Directions for this task — Reproduce the stretch of rows from the line containing "state / province: Utah" through the end of the rows, substituting "site" for "locality" and leaving everything else unchanged. Omit the pictures from your answer.

'''

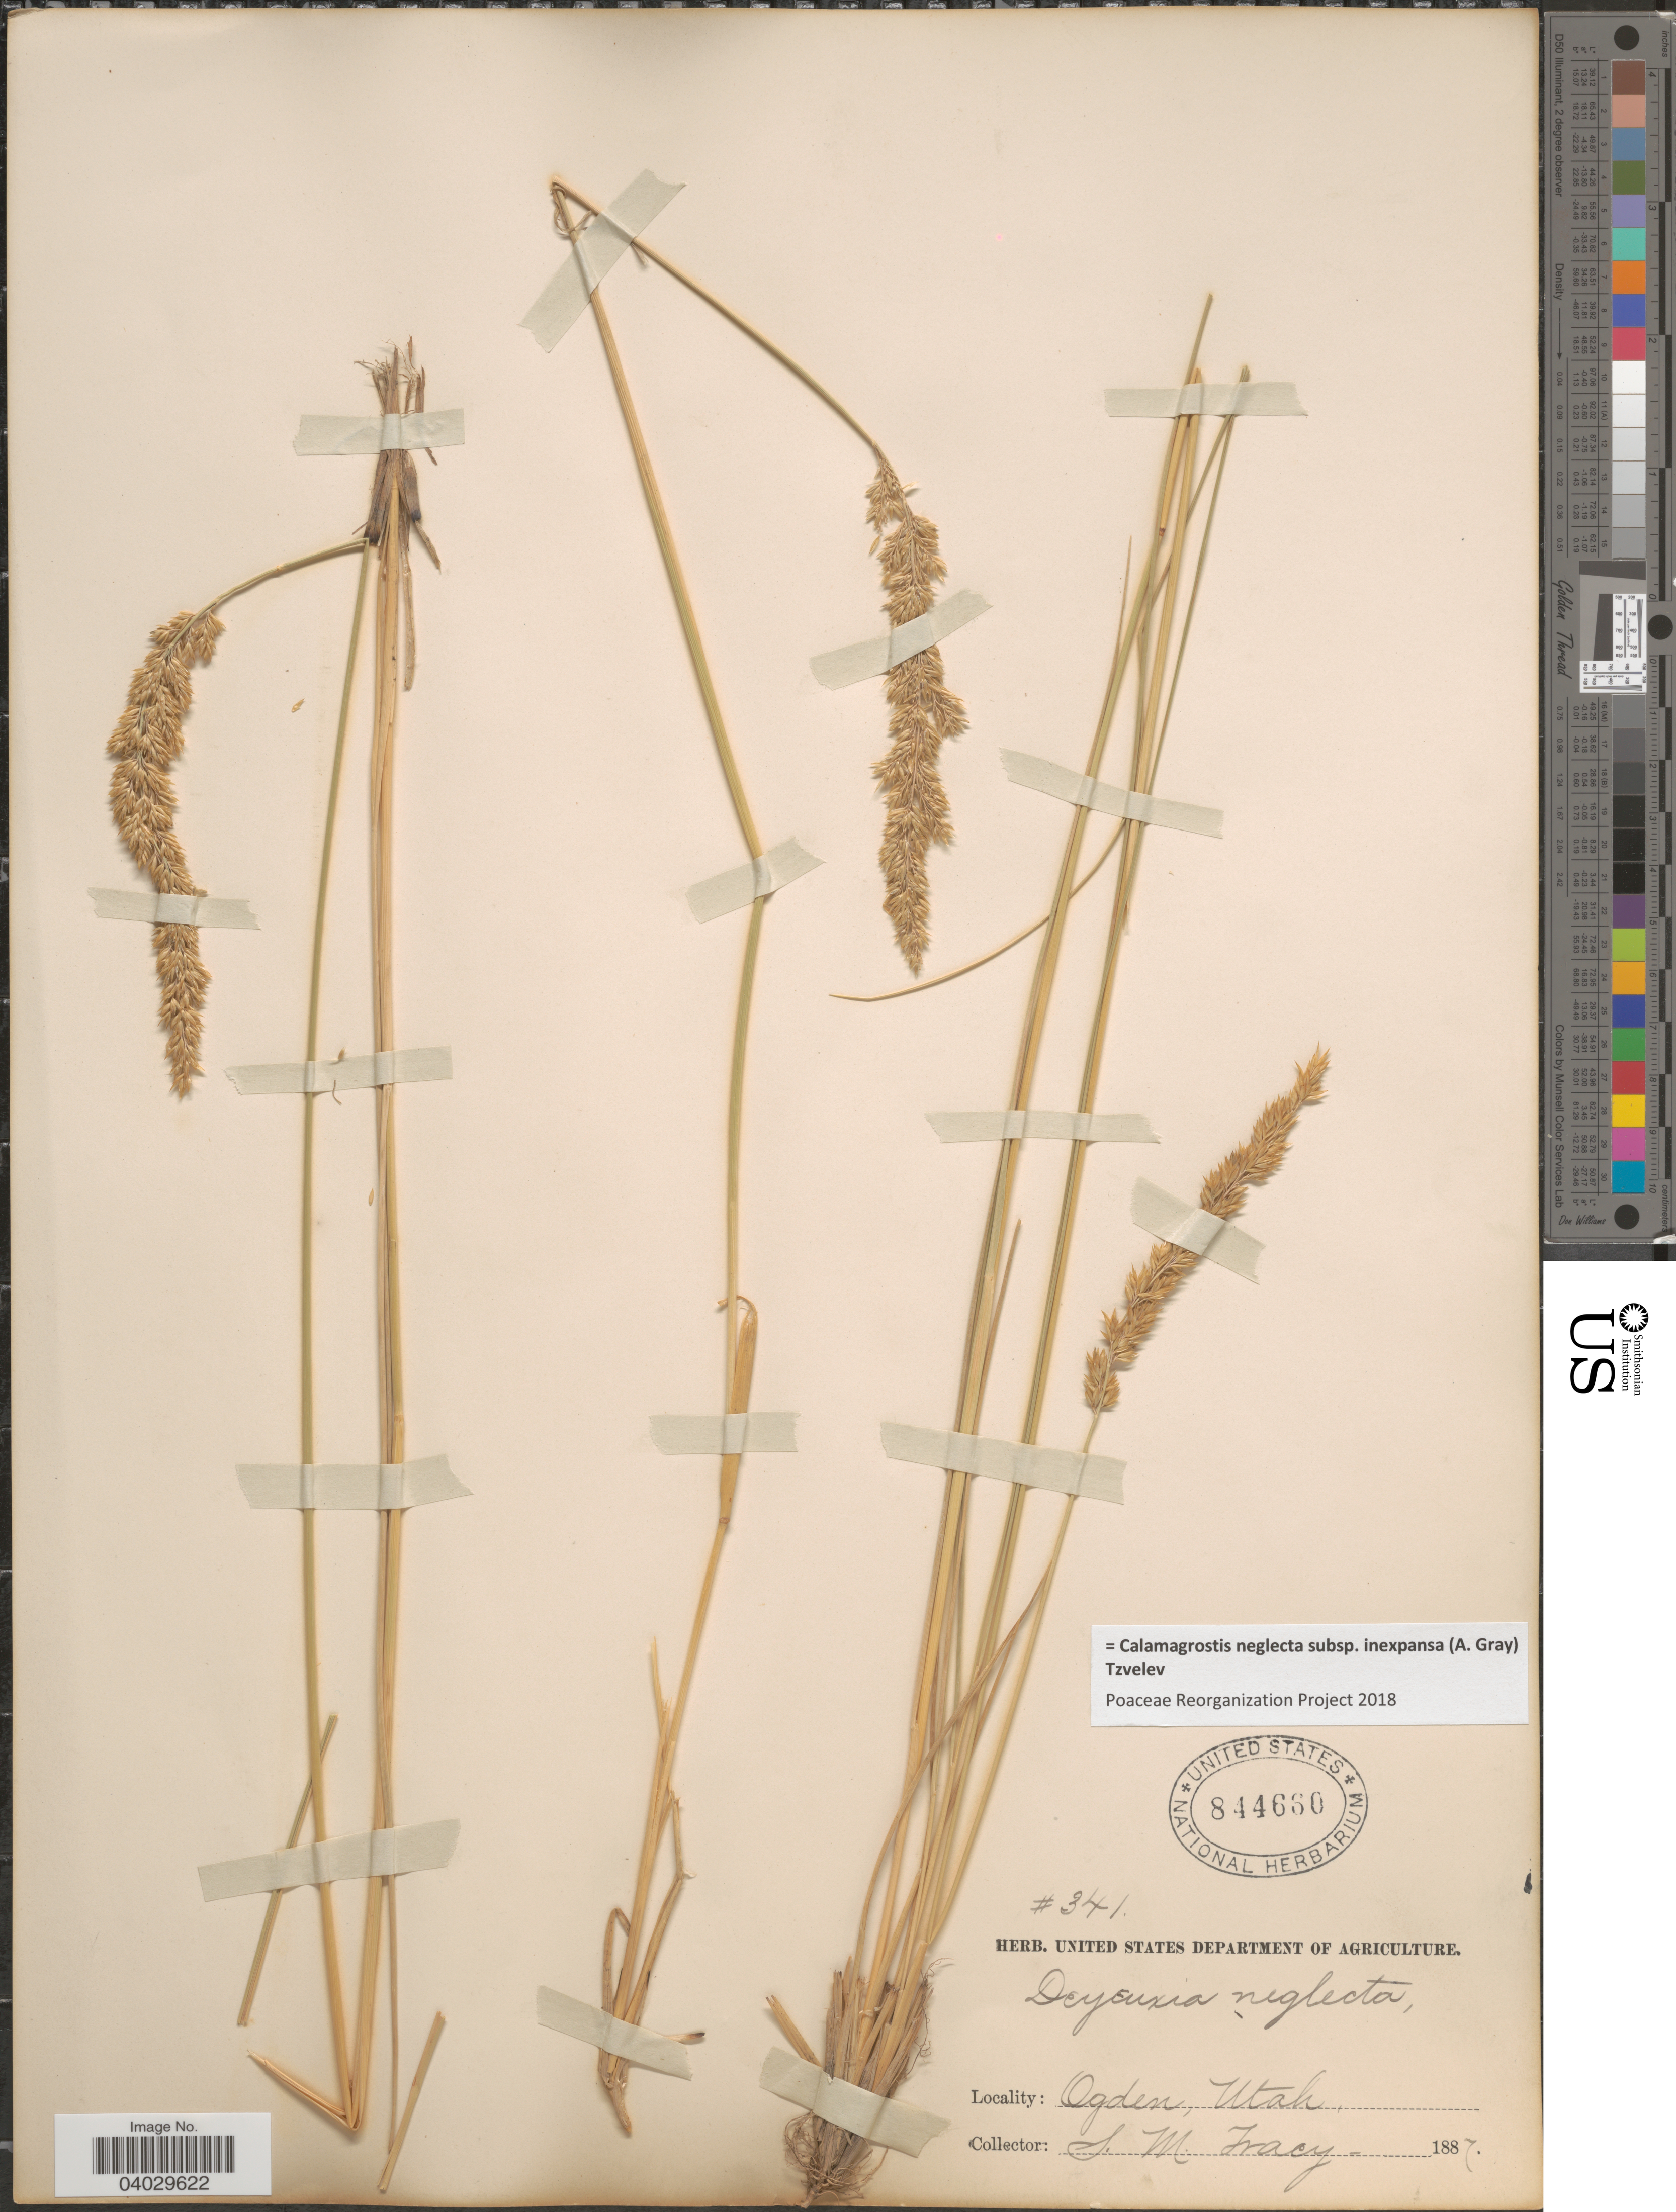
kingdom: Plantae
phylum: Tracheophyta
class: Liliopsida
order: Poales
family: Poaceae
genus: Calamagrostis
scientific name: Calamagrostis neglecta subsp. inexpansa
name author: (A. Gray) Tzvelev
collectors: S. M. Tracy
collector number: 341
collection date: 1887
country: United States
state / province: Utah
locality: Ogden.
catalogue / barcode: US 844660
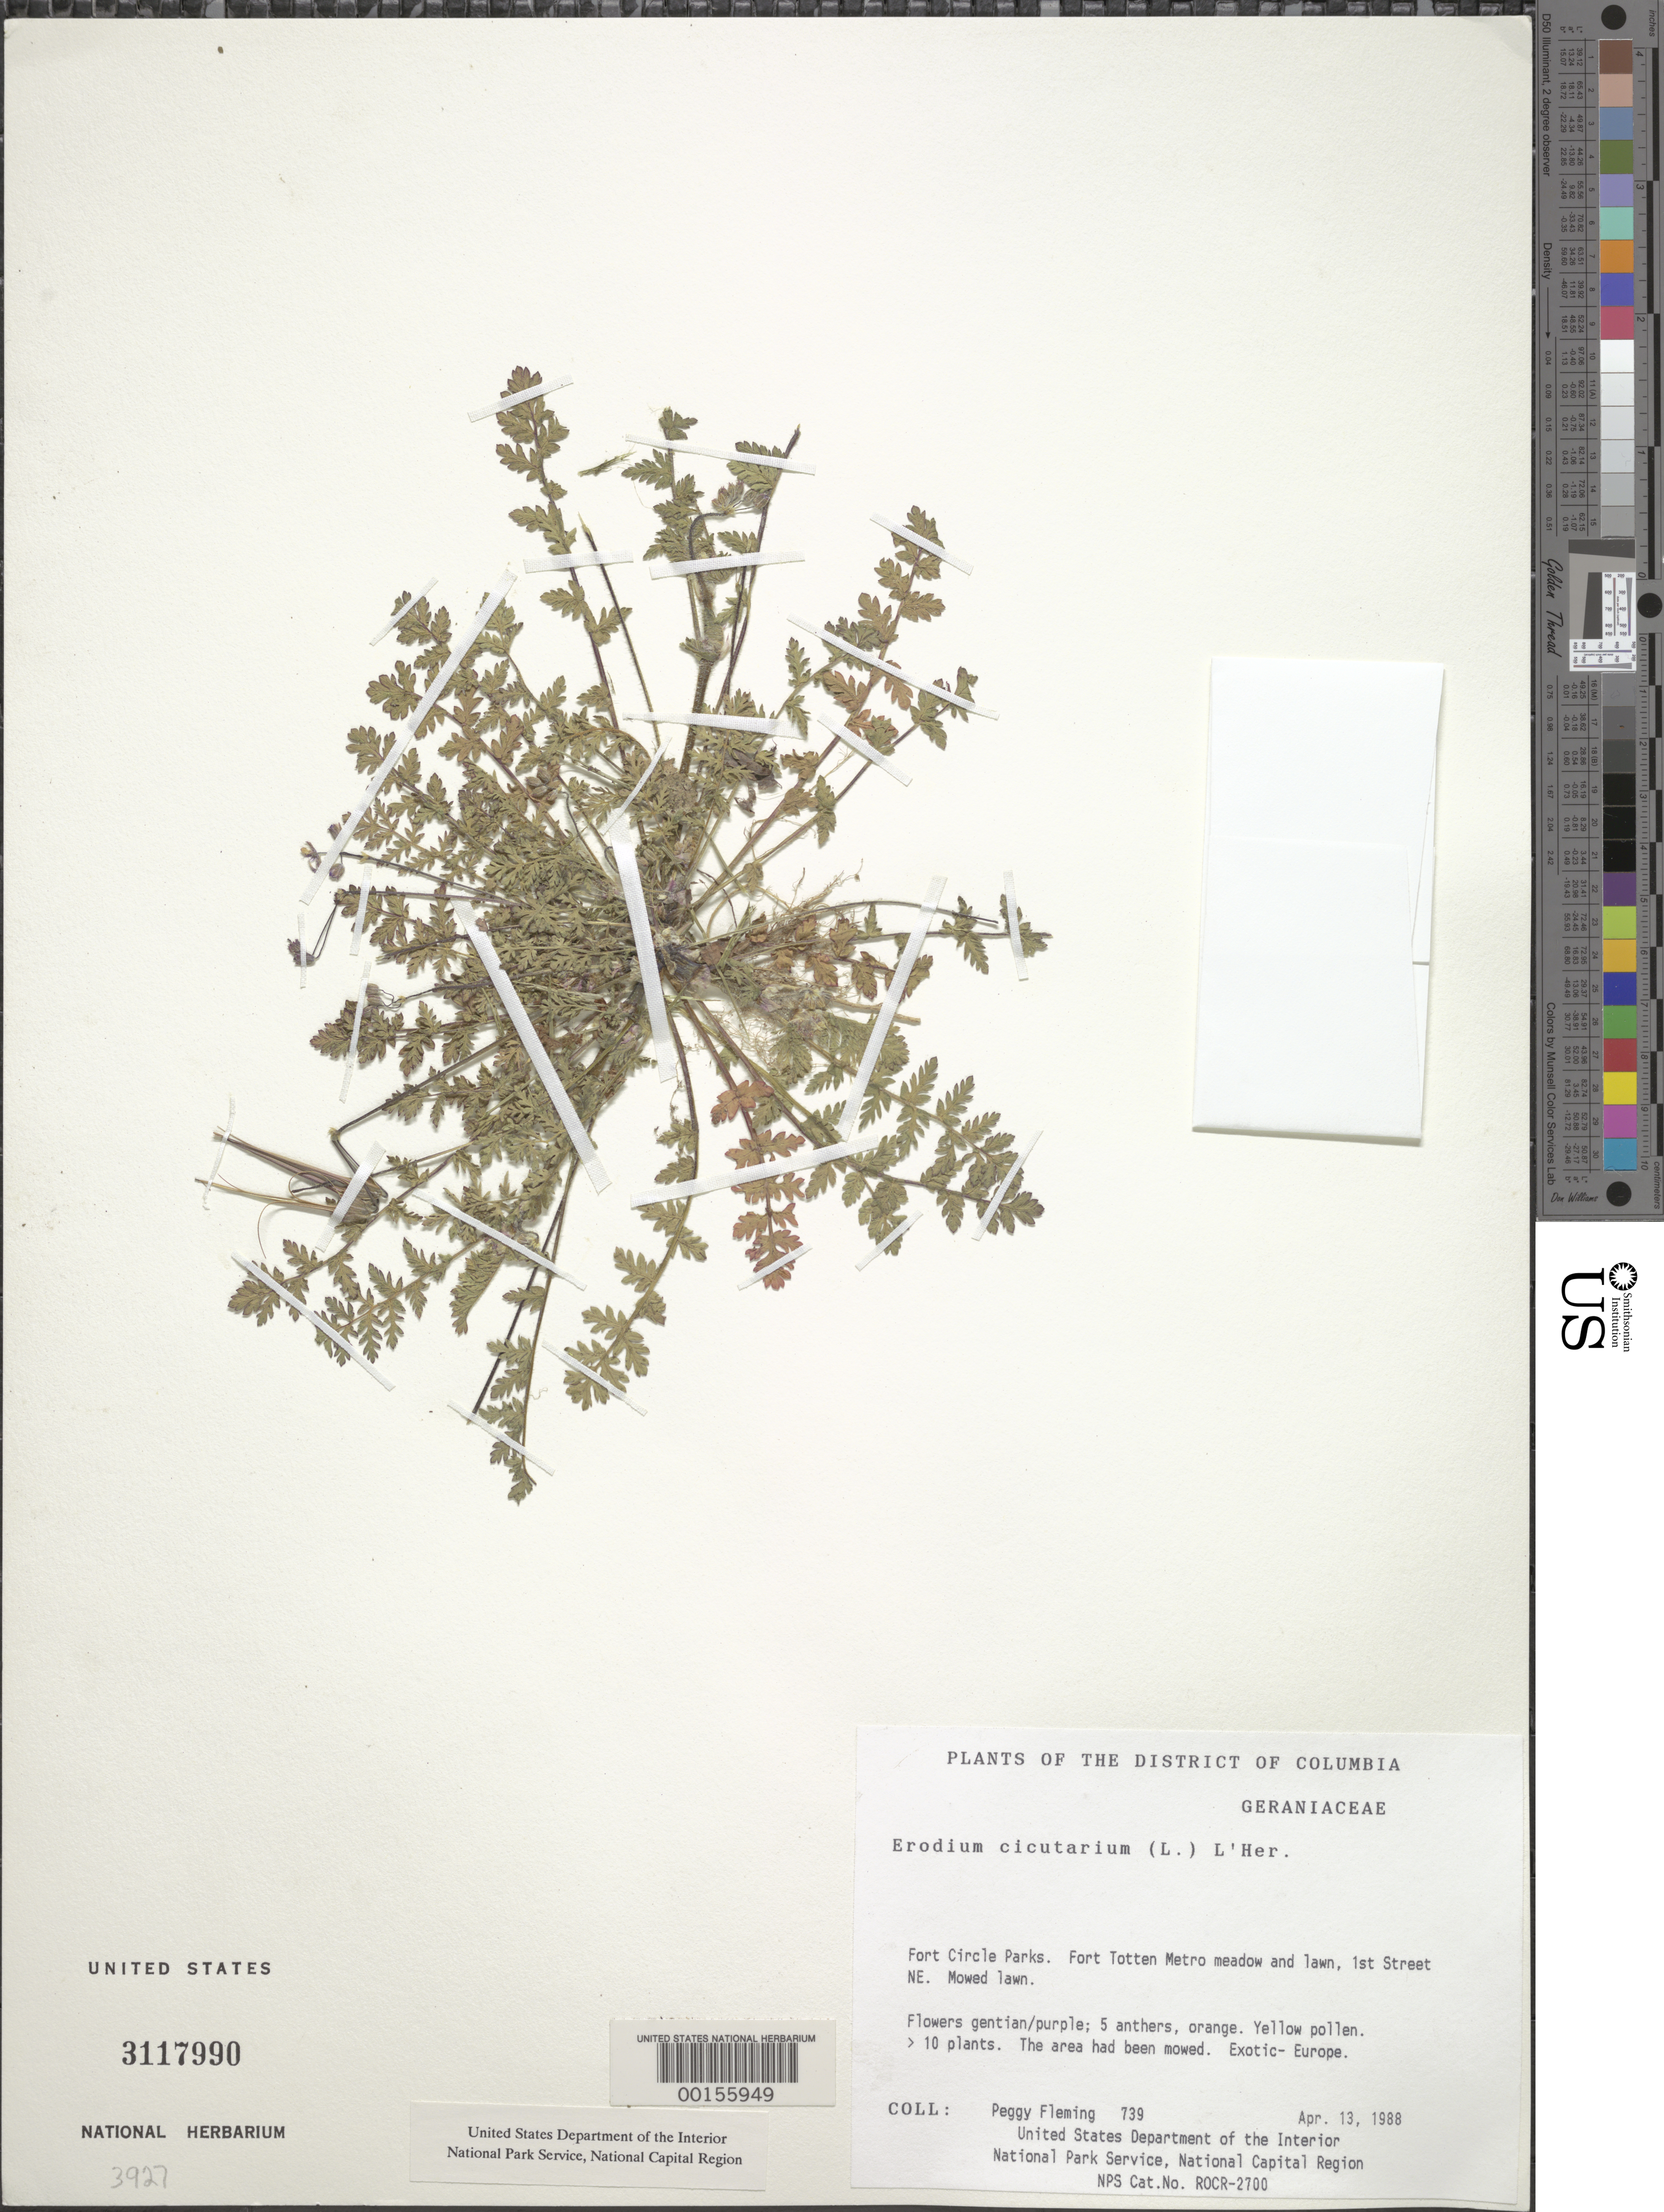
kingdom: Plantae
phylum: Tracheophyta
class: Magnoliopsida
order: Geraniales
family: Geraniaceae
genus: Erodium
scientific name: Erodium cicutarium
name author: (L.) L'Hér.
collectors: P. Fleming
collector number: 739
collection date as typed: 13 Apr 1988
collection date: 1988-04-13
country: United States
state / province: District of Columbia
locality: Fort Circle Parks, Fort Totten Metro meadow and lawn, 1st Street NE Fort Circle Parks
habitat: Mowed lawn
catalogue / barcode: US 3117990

'''

Written answer —
state / province: Utah
site: Ogden.
catalogue / barcode: US 844660
kingdom: Plantae
phylum: Tracheophyta
class: Magnoliopsida
order: Geraniales
family: Geraniaceae
genus: Erodium
scientific name: Erodium cicutarium
name author: (L.) L'Hér.
collectors: P. Fleming
collector number: 739
collection date as typed: 13 Apr 1988
collection date: 1988-04-13
country: United States
state / province: District of Columbia
site: Fort Circle Parks, Fort Totten Metro meadow and lawn, 1st Street NE Fort Circle Parks
habitat: Mowed lawn
catalogue / barcode: US 3117990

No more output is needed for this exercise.